From the first line to the last, please reproduce the material exactly, skipping the pictures.

• INFORMATION SUPPLIED:
--------------------------------

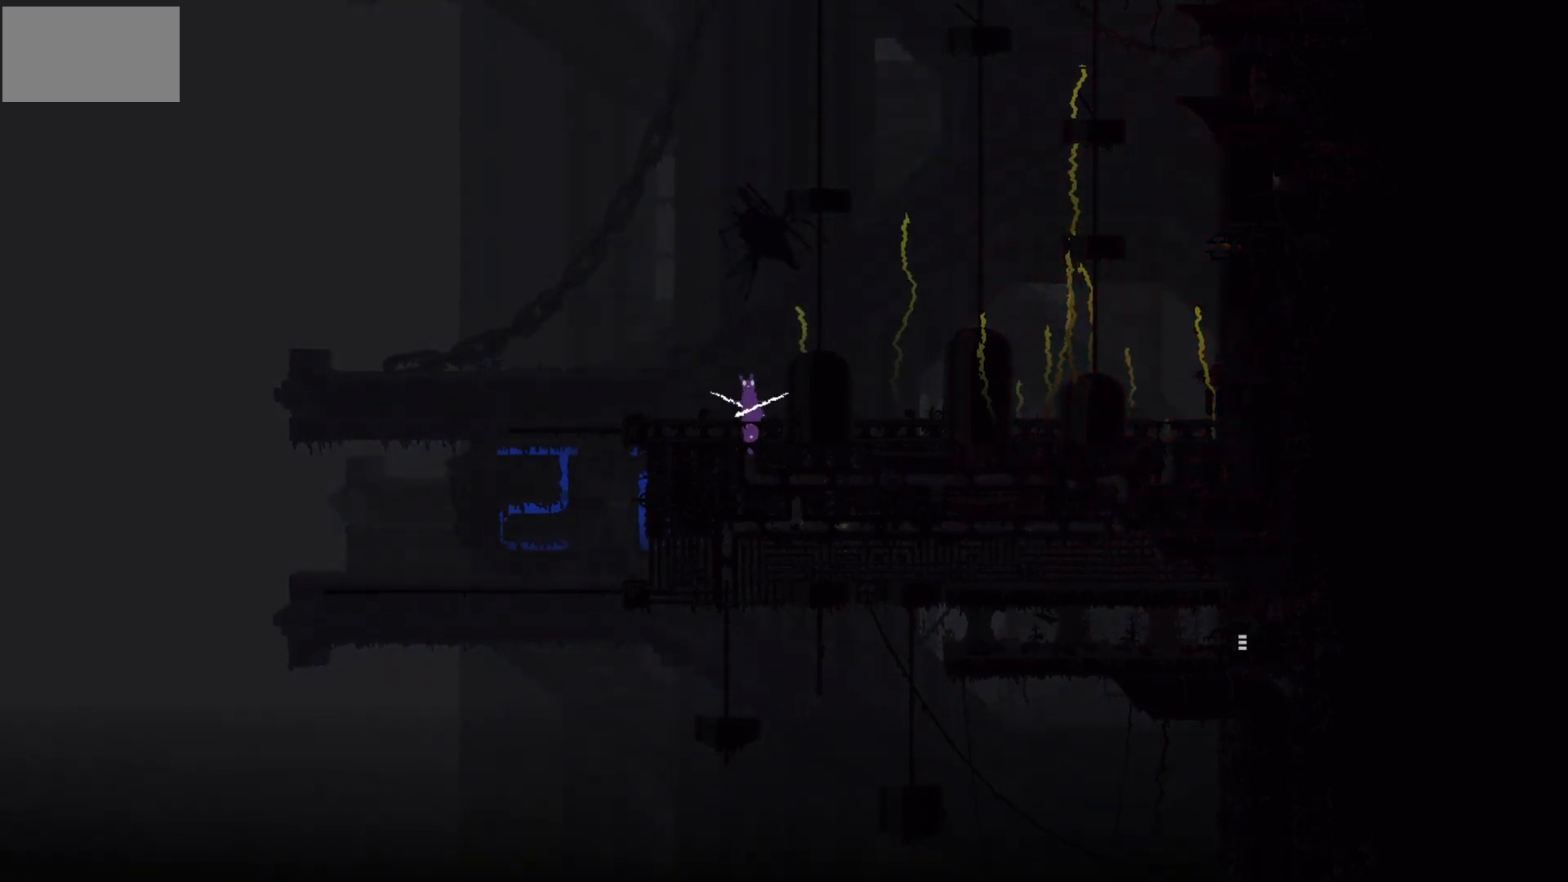
{"keys": ["right"], "mouse_move": "right", "events": [[33, "right", "down"], [33, "up", "up"], [100, "j", "down"], [234, "j", "up"], [300, "j", "down"], [434, "j", "up"]]}
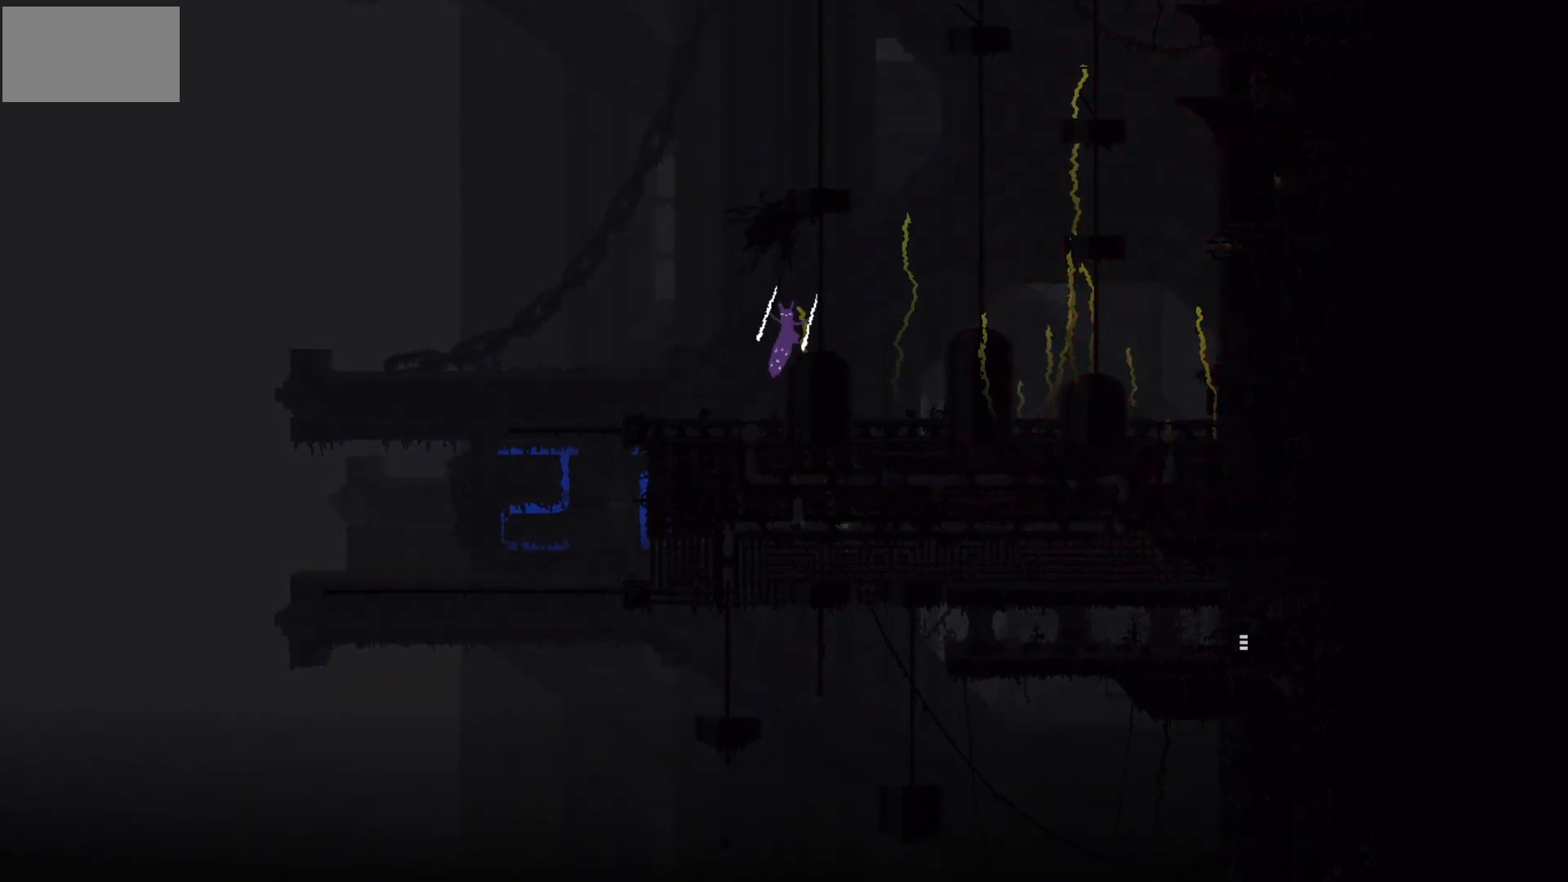
{"keys": ["j", "right"], "mouse_move": "right", "events": [[501, "j", "down"]]}
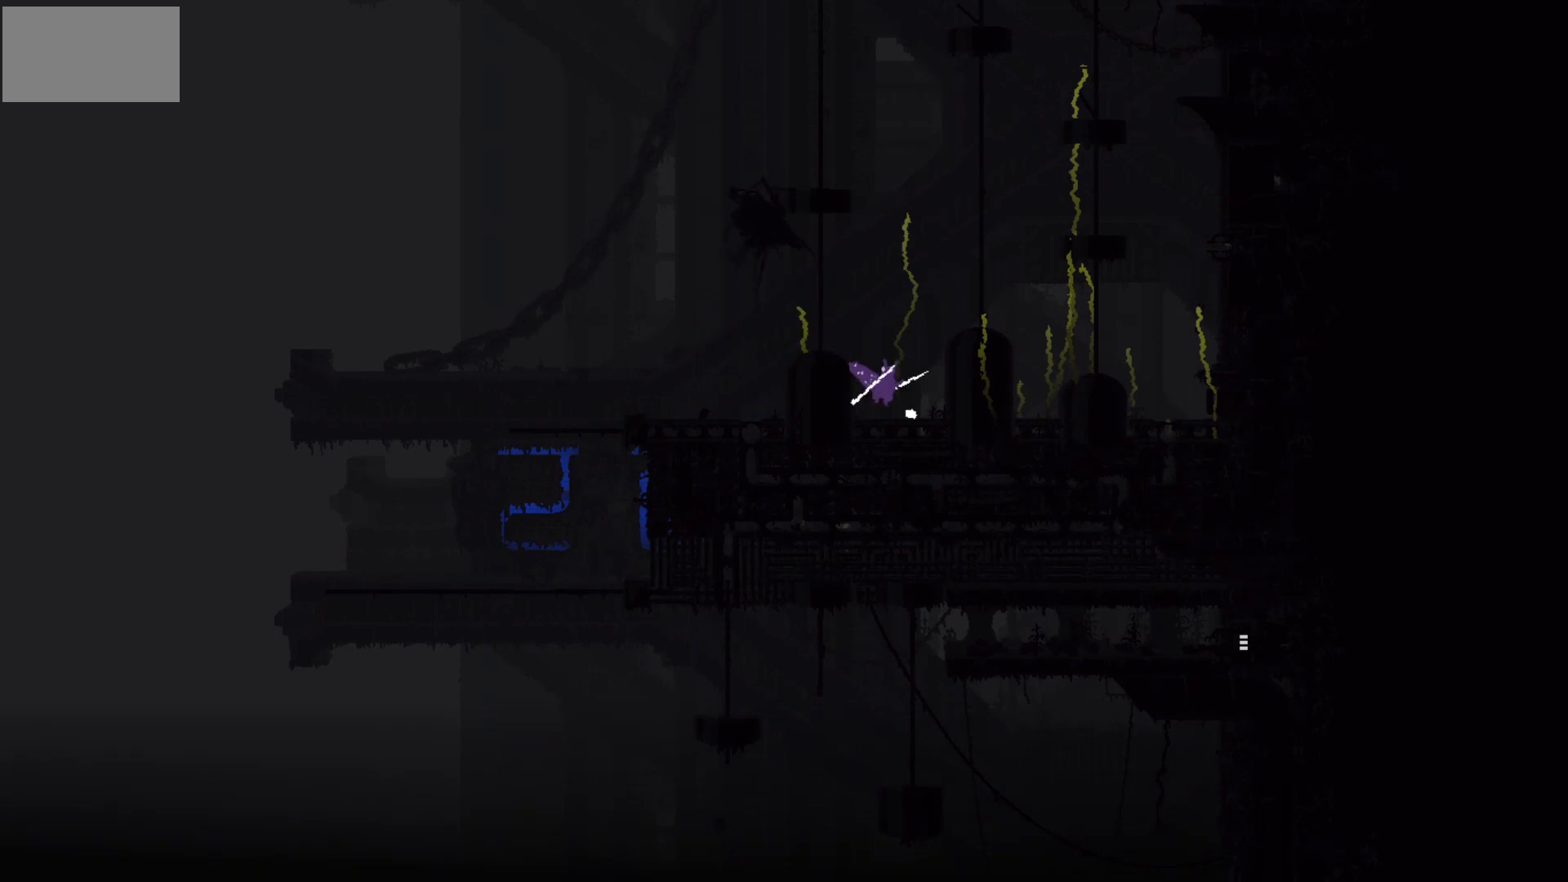
{"keys": ["right"], "mouse_move": "right", "events": [[300, "j", "up"], [367, "j", "down"], [467, "j", "up"]]}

--------------------------------

• RESPONSE BOX:
{"keys": ["right"], "mouse_move": "right", "events": [[33, "right", "down"], [33, "up", "up"], [100, "j", "down"], [234, "j", "up"], [300, "j", "down"], [434, "j", "up"]]}
{"keys": ["j", "right"], "mouse_move": "right", "events": [[501, "j", "down"]]}
{"keys": ["right"], "mouse_move": "right", "events": [[300, "j", "up"], [367, "j", "down"], [467, "j", "up"]]}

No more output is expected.